Surf Buffer Zone Flag Argued Again in Surf City

Sep 20, 2017
Photo by: Jack Reynolds

Summer may be over, but the debate about the use of flags to designate a buffer zone for surfing on Surf City beaches isn’t, at least among some beachgoers. Jean Daniels, who lives on 18th Street, re-introduced the topic at this month’s borough council meeting, saying she’s thrilled surfing is allowed on all borough beaches, but she’s concerned about the safety for everyone.

“It’s not the surfers,” she told the council at its Sept. 13 meeting. “It’s the swimmers who are swimming outside of the flags.”

In July, the council agreed to allow surfing for the rest of the summer outside of the swimming flags on all borough beaches during guarded hours. For years, surfers could wave ride on only one beach in the borough, which created overcrowding and sometimes dangerous conditions for the surfers. A petition to change that garnered more than 700 signatures before it was delivered to borough hall, and an additional 400 names were gathered prior to the unanimous vote.

By everyone’s account, the trial period for surfing outside the flags was a huge success. The only issue to come up as a result of the decision to allow surfing outside swimming flags is how to designate a proper buffer zone between the two water activities.

“I am really proud of our lifeguards,” Councilman James B. Russell, liaison to the beach patrol, said after reading a letter commending one for saving a father and his two sons. It’s the second consecutive month he’s read such a letter at a council meeting. “We have a really good group.”

Still, he said he’d take Daniels’ concerns, raised in August by Pete Williams, president of the Surf City Taxpayer Association, after he was asked where the buffer zone flags were, back to Beach Patrol Capt. Mark Dileo. The borough deferred to Dileo’s expertise in the matter, and agreed in August no flags were necessary since everything was going so well.

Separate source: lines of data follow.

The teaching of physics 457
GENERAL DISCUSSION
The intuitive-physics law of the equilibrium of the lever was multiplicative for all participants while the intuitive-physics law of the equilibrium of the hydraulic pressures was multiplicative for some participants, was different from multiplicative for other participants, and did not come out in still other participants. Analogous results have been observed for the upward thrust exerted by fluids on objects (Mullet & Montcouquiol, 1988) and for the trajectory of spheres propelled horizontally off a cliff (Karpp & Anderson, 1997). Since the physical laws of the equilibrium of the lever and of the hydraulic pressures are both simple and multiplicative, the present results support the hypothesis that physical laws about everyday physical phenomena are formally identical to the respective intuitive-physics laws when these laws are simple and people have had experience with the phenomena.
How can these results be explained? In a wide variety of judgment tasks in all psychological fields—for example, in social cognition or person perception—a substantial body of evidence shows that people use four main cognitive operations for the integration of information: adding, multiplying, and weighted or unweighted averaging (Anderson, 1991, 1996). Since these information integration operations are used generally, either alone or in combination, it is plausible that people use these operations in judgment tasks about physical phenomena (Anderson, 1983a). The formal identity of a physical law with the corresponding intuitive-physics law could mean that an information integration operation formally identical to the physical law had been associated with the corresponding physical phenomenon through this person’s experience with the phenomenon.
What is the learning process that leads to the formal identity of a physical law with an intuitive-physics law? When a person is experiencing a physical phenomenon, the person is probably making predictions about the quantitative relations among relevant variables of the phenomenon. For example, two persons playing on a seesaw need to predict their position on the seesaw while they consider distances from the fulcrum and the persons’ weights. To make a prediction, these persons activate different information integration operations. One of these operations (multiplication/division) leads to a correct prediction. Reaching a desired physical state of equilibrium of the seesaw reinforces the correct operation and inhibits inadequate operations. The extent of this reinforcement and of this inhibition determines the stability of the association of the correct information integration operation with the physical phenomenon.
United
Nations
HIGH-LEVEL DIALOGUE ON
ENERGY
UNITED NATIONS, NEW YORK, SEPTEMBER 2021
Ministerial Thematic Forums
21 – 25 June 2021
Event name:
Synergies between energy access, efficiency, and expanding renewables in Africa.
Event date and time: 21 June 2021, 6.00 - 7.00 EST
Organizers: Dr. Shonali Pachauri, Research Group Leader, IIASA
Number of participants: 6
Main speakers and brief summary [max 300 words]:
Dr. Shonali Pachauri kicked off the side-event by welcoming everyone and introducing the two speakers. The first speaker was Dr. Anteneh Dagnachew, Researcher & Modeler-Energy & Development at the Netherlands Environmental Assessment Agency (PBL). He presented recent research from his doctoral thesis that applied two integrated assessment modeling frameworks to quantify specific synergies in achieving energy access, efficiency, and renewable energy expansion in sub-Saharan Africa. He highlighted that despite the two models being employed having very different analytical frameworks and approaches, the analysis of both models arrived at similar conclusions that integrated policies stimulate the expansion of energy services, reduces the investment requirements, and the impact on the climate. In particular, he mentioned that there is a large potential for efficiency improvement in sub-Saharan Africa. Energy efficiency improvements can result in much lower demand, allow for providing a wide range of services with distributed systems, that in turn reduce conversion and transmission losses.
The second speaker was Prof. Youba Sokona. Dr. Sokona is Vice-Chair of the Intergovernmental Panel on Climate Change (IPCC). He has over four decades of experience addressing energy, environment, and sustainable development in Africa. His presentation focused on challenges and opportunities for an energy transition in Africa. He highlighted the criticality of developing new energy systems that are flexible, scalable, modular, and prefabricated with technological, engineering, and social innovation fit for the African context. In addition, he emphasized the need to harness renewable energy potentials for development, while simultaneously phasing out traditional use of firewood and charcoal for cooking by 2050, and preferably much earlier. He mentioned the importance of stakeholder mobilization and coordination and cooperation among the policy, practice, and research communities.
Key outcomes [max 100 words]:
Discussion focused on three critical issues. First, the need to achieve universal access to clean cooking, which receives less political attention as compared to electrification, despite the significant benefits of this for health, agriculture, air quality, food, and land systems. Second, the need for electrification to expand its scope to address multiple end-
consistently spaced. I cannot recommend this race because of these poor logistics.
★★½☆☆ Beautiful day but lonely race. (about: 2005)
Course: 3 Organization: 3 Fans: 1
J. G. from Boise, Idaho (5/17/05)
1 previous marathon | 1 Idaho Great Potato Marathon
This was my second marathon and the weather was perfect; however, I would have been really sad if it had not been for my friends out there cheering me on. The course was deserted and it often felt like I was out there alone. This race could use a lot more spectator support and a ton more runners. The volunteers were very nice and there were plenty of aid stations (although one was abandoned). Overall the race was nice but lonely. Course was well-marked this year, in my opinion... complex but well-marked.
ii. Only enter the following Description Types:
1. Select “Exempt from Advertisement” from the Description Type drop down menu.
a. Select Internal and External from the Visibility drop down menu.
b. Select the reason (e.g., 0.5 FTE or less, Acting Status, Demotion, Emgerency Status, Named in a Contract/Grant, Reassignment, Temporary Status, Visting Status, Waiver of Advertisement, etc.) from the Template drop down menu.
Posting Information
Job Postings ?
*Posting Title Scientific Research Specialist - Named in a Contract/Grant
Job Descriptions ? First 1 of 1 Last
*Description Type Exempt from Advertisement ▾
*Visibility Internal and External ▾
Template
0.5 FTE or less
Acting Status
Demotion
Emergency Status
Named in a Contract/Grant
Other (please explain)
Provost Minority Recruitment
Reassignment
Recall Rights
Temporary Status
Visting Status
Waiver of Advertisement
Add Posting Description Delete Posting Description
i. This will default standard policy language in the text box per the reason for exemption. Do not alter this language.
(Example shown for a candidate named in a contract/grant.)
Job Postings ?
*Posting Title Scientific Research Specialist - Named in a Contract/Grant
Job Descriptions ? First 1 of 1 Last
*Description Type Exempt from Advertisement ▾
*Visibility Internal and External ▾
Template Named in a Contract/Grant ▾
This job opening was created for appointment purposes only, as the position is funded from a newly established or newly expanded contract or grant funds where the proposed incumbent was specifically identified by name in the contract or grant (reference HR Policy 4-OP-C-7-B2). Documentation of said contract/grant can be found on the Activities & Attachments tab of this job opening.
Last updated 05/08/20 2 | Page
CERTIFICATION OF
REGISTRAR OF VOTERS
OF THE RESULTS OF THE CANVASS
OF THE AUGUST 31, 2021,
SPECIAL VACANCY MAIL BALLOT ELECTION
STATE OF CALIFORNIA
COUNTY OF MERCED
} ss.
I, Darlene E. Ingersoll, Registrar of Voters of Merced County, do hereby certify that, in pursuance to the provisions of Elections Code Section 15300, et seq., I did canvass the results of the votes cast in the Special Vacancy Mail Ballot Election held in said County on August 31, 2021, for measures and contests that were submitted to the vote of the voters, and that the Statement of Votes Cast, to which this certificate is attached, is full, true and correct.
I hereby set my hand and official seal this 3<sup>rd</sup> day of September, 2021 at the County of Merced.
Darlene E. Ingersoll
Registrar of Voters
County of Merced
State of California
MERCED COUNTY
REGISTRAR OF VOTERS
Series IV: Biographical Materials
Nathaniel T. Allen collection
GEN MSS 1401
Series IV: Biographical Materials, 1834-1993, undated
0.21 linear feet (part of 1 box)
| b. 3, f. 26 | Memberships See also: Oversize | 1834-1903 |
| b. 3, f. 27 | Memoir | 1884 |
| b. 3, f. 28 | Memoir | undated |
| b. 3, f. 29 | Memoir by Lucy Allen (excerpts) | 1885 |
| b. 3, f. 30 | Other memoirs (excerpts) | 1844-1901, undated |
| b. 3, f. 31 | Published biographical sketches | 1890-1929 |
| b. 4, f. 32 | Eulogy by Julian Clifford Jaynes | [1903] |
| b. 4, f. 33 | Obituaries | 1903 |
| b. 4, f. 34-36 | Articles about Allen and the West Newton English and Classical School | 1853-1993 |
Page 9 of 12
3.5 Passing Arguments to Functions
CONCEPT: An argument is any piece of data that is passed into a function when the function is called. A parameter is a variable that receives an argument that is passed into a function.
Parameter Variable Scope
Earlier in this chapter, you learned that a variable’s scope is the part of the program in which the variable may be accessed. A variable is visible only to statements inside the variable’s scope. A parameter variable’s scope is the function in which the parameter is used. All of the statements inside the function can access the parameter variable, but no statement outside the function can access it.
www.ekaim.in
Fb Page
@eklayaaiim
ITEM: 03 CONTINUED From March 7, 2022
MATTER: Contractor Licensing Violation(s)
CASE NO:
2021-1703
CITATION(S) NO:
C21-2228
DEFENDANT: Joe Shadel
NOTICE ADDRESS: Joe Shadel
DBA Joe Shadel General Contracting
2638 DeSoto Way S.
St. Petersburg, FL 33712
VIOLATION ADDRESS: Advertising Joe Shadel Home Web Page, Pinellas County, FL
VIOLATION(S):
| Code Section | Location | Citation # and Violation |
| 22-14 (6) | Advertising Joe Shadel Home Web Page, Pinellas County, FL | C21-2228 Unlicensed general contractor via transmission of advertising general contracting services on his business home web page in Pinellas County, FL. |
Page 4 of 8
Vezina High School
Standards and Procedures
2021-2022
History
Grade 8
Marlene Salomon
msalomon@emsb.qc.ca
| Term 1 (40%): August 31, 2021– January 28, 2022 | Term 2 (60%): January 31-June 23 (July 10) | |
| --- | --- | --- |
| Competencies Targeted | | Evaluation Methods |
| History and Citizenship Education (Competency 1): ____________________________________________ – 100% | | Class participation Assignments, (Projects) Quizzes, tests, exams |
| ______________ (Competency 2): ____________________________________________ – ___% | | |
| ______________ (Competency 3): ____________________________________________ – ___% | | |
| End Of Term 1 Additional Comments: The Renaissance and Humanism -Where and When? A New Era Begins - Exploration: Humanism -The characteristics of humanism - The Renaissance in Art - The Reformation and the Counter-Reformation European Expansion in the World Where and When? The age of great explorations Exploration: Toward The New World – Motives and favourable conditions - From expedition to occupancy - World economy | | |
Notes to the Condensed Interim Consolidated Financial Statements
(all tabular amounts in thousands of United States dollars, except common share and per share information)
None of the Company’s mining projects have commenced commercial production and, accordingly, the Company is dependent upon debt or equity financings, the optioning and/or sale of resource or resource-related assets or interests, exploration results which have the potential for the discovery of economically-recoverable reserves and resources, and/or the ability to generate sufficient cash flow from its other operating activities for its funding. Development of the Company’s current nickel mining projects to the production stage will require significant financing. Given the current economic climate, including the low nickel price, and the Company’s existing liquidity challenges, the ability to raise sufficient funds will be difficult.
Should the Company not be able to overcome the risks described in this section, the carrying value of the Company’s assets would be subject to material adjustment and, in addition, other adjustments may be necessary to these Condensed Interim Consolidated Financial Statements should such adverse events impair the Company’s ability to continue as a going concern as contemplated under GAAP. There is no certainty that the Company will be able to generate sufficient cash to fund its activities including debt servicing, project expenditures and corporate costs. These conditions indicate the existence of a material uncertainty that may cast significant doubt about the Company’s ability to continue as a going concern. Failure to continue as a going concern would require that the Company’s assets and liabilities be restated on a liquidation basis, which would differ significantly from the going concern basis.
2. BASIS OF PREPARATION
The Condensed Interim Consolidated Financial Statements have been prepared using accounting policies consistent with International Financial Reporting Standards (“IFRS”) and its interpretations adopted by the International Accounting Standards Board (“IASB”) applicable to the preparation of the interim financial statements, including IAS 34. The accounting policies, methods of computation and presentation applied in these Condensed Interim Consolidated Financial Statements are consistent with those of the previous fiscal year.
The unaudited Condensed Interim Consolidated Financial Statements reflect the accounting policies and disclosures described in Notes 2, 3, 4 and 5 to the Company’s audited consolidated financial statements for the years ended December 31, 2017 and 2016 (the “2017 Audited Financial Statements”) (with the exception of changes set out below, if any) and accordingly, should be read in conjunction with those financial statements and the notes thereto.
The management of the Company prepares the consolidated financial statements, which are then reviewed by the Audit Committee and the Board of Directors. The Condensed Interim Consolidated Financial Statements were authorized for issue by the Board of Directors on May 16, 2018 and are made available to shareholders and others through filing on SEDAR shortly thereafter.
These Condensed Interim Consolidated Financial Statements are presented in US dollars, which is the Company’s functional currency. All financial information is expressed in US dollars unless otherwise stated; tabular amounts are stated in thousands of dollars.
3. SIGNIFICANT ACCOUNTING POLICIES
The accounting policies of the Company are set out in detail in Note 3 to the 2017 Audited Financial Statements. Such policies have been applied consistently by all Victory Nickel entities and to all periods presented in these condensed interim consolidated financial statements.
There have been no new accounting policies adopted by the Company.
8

Mayor Francis Hodgson said the idea was to have flags for the swimmers so they wouldn’t go outside the swim flags; not to have buffer zone flags for surfers.

“I think it worked out exceedingly well,” Dileo said when asked about surfing outside of the swimming flags. “The surfers were happy, of course, and the bathers on South Second Street were happy as well. There’s always issues keeping bathers in the flags when the current is strong. Nothing new or unusual here. More flags won’t help.”

Russell said borough officials took everything into consideration when they decided against using flags to label a buffer zone between swimmers and surfers on ocean beaches.

“The flags aren’t that expensive,” Daniels said when making her case for reconsideration, adding she is on the beach almost daily during the summer, and wouldn’t want to see anyone get hurt. “It’s all about safety.”

Safety is something the Surf City Beach Patrol does well, performing 98 rescues this summer and many preventive measures, Dileo said. The number was below average, he noted. The lifeguards are also credited with reuniting nearly 20 lost children with their families, which is about average for the summer, he said.